Editorial

E-Mail zwischen Lust und Last


Artikel erschienen in Swiss IT Magazine 2006/16

     

Die NZZ bringt in ihrer Stellenbeilage jedes Wochenende ein Interview mit einer Frau oder einem Mann in Kaderposition. Dabei lautet eine Standardfrage: «Wieviele E-Mails beantworten Sie pro Woche?» Die Antworten lauten meist auf Werte zwischen 60 und 100, selten bis 200 und noch seltener auf «keine». E-Mail ist somit Norm geworden.
1986 war E-Mail technisch bereits reif und im Hochschulbereich die damals wichtigste Internet-Anwendung, aber in der Öffentlichkeit noch unbekannt. Gleichzeitig begann der Fax damals gerade seinen Siegeszug. 1996 hatte das Web soeben das Internet für jedermann attraktiv gemacht und damit auch E-Mail als allgemeines Kommunikationsmedium. Und 2006 (siehe oben) hat E-Mail im Arbeitsalltag der Schweizer Führungskräfte einen festen Platz und beansprucht manche Stunden teurer Manager-Arbeitszeit. Wie war das möglich?


Manager sind haushälterisch mit ihrer Zeit. Daher haben sie rasch die Vorteile von E-Mail erkannt und schätzen gelernt. Im Gegensatz zum Telefon kennt E-Mail weder Besetztzeichen noch nervenzerrendes Läuten beim nichtanwesenden Gegenüber E-Mail geht immer durch. Die Zeitverschiebung bei globalen Kontakten USA, ferner Osten spielt bei E-Mail keine Rolle mehr. Und ein Weiteres: Manager brauchen Übersicht über Aktuelles und Vergangenes. E-Mails lassen sich geordnet ablegen und mit Suchprogrammen rasch wieder finden, beides mühsame Prozesse bei Telefonaten und Zettelnotizen. Dass E-Mail auch noch portofrei verschickt werden kann, ist für Manager zwar weniger wichtig, aber trotzdem attraktiv. Viele Vorteile also. Der Siegeszug von E-Mail ist begründet.

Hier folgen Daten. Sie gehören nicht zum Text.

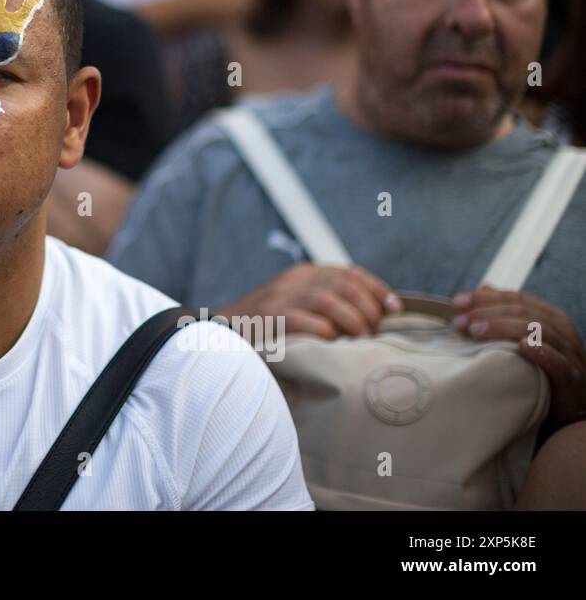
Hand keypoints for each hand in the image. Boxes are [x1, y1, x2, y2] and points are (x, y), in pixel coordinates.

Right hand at [218, 262, 401, 340]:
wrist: (221, 333)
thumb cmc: (268, 327)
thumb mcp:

Aber auch die erfolgreichsten Neuerungen haben ihre Schattenseiten. So schaffen E-Mails einen neuen Zeitdruck. Wer per E-Mail eine Auskunft anfordert, erhofft sich die Antwort innert Stunden, während mit der Briefpost ganz selbstverständlich Tage gewartet werden konnte. Wer Mails erst nach Tagen beantwortet, gilt leicht als Langweiler und das dürfen Manager nicht sein. Eine weitere und oft beklagte Last beim E-Mail-Verkehr ist die Flut der eingehenden Mails. Spam gehört dazu, aber auch die vielen unnötigen Kopien («ein cc kostet ja nichts!»), die oft so locker verschickt werden und viele Empfänger unnötig belasten. Und immer häufiger vergällen neue Probleme die Freude am Umgang mit dem bequemen Kommunikationsmedium E-Mail: Zuerst meldeten sich die Sicherheitsleute (Viren & Co.) und neuerdings sogar die Juristen, die angesichts zunehmender Haftpflichtfragen auch für Mails in Unternehmen die Archivpflicht anmahnen.
E-Mail ist somit ein Paradebeispiel für moderne Informatikentwicklungen und Fortschritte im Büro:


++ E-Mail kam nicht plötzlich, es dauerte Jahrzehnte bis zur vollen Akzeptanz.




++ E-Mail hat überzeugende Vorteile und kann sehr nützlich sein.


++ E-Mail hat kritische Nachteile, die beachtet werden müssen.


Wer moderne Informatikanwendungen nutzen will oder gar für deren Funktionsfähigkeit in einem Unternehmen verantwortlich ist, sollte sich diese drei Tatsachen immer vor Augen halten. Informatikanwendungen sind Infrastruktur, ihre Einführung braucht Zeit und Übersicht, damit der Nutzen gross wird und allfälliger Schaden vermieden werden kann.